*DATA PROVIDED:*
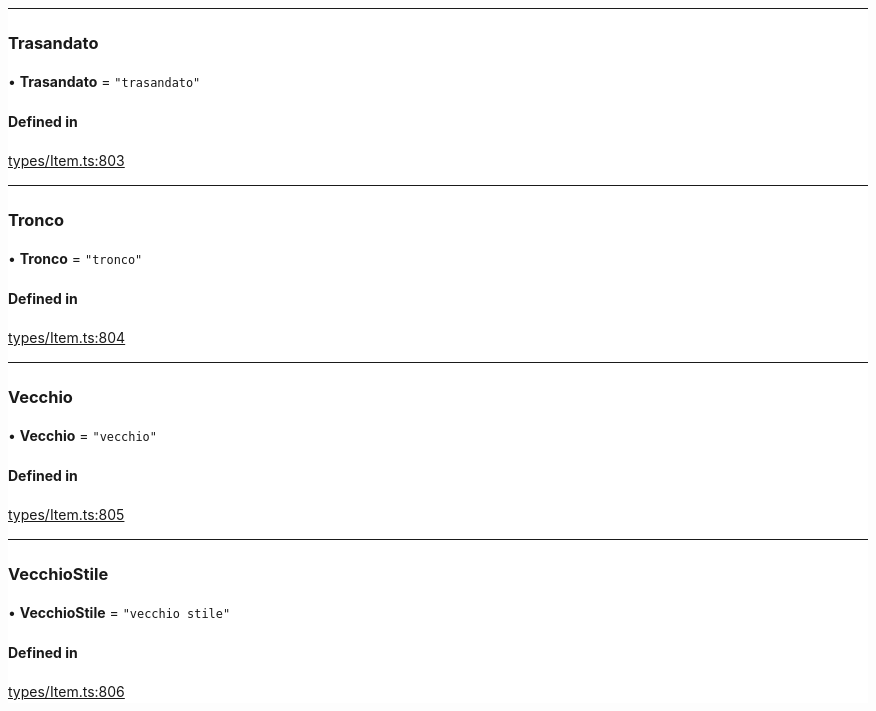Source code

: ___

### Trasandato

• **Trasandato** = `"trasandato"`

#### Defined in

[types/Item.ts:803](https://github.com/Norviah/animal-crossing/blob/4d5e5b0/module/types/Item.ts#L803)

___

### Tronco

• **Tronco** = `"tronco"`

#### Defined in

[types/Item.ts:804](https://github.com/Norviah/animal-crossing/blob/4d5e5b0/module/types/Item.ts#L804)

___

### Vecchio

• **Vecchio** = `"vecchio"`

#### Defined in

[types/Item.ts:805](https://github.com/Norviah/animal-crossing/blob/4d5e5b0/module/types/Item.ts#L805)

___

### VecchioStile

• **VecchioStile** = `"vecchio stile"`

#### Defined in

[types/Item.ts:806](https://github.com/Norviah/animal-crossing/blob/4d5e5b0/module/types/Item.ts#L806)
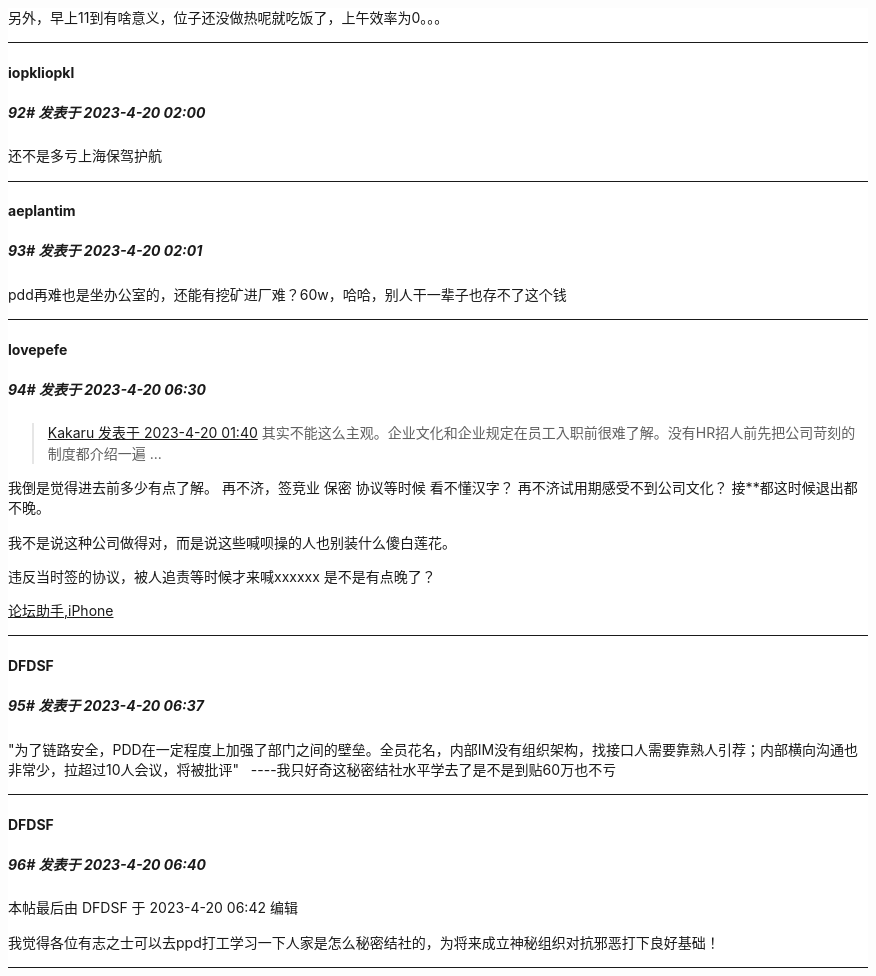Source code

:另外，早上11到有啥意义，位子还没做热呢就吃饭了，上午效率为0。。。

*****

####  iopkliopkl  
##### 92#       发表于 2023-4-20 02:00

还不是多亏上海保驾护航

*****

####  aeplantim  
##### 93#       发表于 2023-4-20 02:01

pdd再难也是坐办公室的，还能有挖矿进厂难？60w，哈哈，别人干一辈子也存不了这个钱


*****

####  lovepefe  
##### 94#       发表于 2023-4-20 06:30

<blockquote><a href="httphttps://bbs.saraba1st.com/2b/forum.php?mod=redirect&amp;goto=findpost&amp;pid=60527505&amp;ptid=2129654" target="_blank">Kakaru 发表于 2023-4-20 01:40</a>
其实不能这么主观。企业文化和企业规定在员工入职前很难了解。没有HR招人前先把公司苛刻的制度都介绍一遍 ...</blockquote>
我倒是觉得进去前多少有点了解。
再不济，签竞业 保密 协议等时候 看不懂汉字？
再不济试用期感受不到公司文化？
接**都这时候退出都不晚。

我不是说这种公司做得对，而是说这些喊呗操的人也别装什么傻白莲花。

违反当时签的协议，被人追责等时候才来喊xxxxxx 是不是有点晚了？

[论坛助手,iPhone](https://bbs.saraba1st.com/2b/forum.php?mod=viewthread&amp;tid=2029836)


*****

####  DFDSF  
##### 95#       发表于 2023-4-20 06:37

"为了链路安全，PDD在一定程度上加强了部门之间的壁垒。全员花名，内部IM没有组织架构，找接口人需要靠熟人引荐；内部横向沟通也非常少，拉超过10人会议，将被批评"   ----我只好奇这秘密结社水平学去了是不是到贴60万也不亏

*****

####  DFDSF  
##### 96#       发表于 2023-4-20 06:40

 本帖最后由 DFDSF 于 2023-4-20 06:42 编辑 

我觉得各位有志之士可以去ppd打工学习一下人家是怎么秘密结社的，为将来成立神秘组织对抗邪恶打下良好基础！


*****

*WORK TO BE COMPLETED:* Pick out each line of the listing above that contains the string "blob".

*OUTPUT FOR THIS TASK:*
[types/Item.ts:803](https://github.com/Norviah/animal-crossing/blob/4d5e5b0/module/types/Item.ts#L803)
[types/Item.ts:804](https://github.com/Norviah/animal-crossing/blob/4d5e5b0/module/types/Item.ts#L804)
[types/Item.ts:805](https://github.com/Norviah/animal-crossing/blob/4d5e5b0/module/types/Item.ts#L805)
[types/Item.ts:806](https://github.com/Norviah/animal-crossing/blob/4d5e5b0/module/types/Item.ts#L806)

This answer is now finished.